Let’s start by loading a few packages along with a sample dataset, which is the animals table from the Portal Project Teaching Database.

We filter the data to remove rows that have missing values for the species_id, sex, or weight columns. (This is not strictly necessary, but it will prevent ggplot from returning missing values warnings.)

library(dplyr)
library(ggplot2)
animals <- read.csv("data/animals.csv", na.strings = "") %>%
    filter(!is.na(species_id), !is.na(sex), !is.na(weight))

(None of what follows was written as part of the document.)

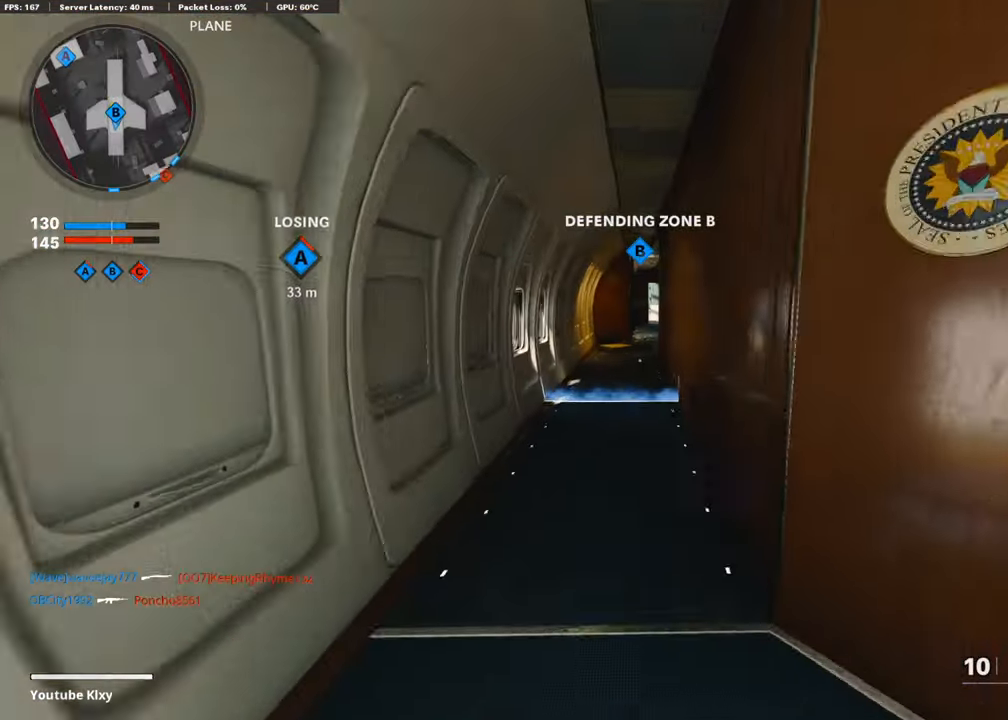
{"buttons": [], "left_stick": "up", "right_stick": "center", "events": [[150, "L3", "up"], [183, "right_stick", "right"], [283, "right_stick", "center"]]}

Constructing layered graphics in ggplot

As a first example, this code plots the inviduals’ weights by species:

ggplot(data = animals,
       aes(x = species_id, y = weight)) +
  geom_point()

plot of chunk plot_pt

In ggplot, we specify a data frame (animals) and an aesthetic mapping (aes). The aes function associates variables from that data frame to visual elements in the plot: here, species_id on the x-axis and weight on the y-axis.

The ggplot function by itself does not plot anything until we add a geom_* layer such as geom_point. In this particular case, individual points are hard to distinguish; a boxplot might be a better visualization.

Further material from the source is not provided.